■ YOUR GOAL: Search term "root": copy each line of the records that contains it.

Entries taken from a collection

_ _ _ _ _ _ _

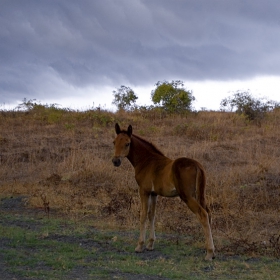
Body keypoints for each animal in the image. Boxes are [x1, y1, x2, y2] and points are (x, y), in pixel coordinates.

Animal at [111, 123, 214, 260]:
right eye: (114, 142)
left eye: (127, 143)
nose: (115, 161)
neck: (146, 160)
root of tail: (198, 166)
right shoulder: (154, 194)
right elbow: (152, 215)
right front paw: (150, 244)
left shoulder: (144, 191)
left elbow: (143, 215)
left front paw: (140, 245)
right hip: (200, 195)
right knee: (208, 213)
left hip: (187, 196)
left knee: (203, 214)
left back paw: (209, 252)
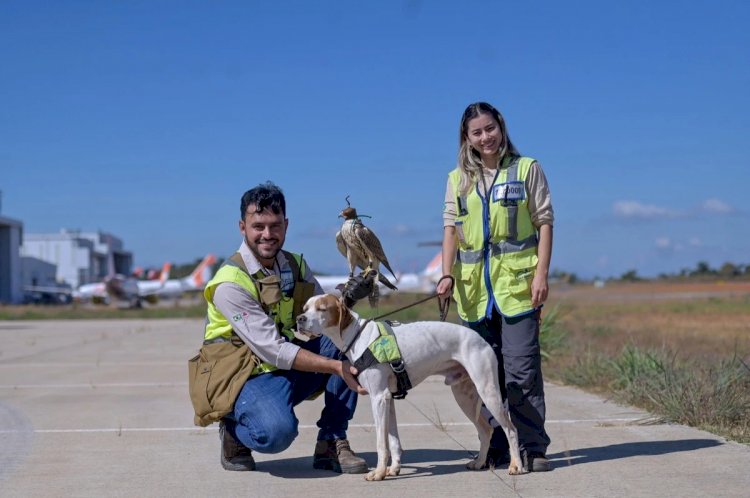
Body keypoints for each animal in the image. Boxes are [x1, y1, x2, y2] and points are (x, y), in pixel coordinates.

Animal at [296, 294, 524, 480]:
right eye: (305, 307)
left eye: (322, 308)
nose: (299, 319)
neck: (358, 336)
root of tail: (481, 339)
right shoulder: (389, 399)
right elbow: (393, 440)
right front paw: (393, 469)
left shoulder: (378, 398)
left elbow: (382, 443)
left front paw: (378, 473)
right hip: (464, 396)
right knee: (486, 430)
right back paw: (479, 462)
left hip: (488, 391)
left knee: (511, 429)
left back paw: (516, 466)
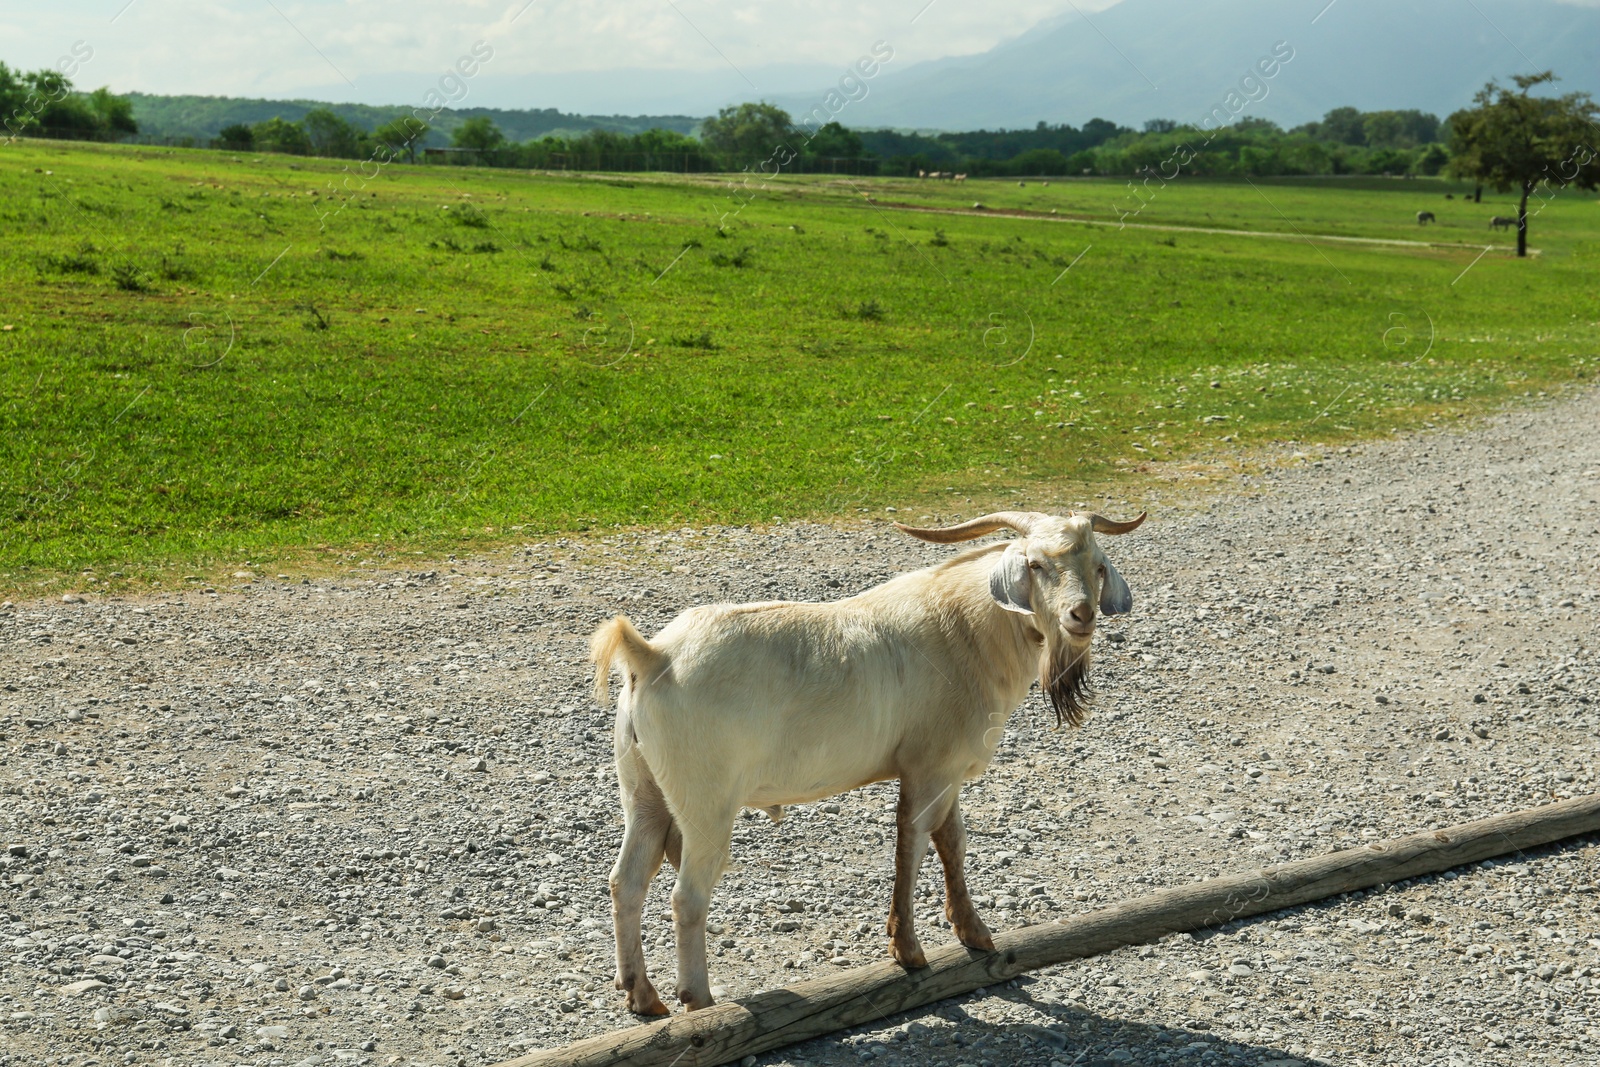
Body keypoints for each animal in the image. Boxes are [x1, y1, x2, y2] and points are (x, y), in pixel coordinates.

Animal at [595, 511, 1145, 1017]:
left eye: (1097, 566)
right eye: (1034, 564)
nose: (1081, 615)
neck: (967, 629)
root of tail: (654, 656)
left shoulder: (947, 772)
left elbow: (952, 842)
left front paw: (975, 933)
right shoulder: (929, 766)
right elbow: (912, 843)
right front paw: (908, 951)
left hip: (643, 792)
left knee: (626, 881)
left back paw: (643, 997)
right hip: (706, 803)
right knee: (687, 896)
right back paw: (700, 1002)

_ _ _ _ _ _ _

■ SOLUTION FOR THIS PROBLEM:
root of tail: (198, 166)
root of tail: (481, 339)
root of tail: (654, 656)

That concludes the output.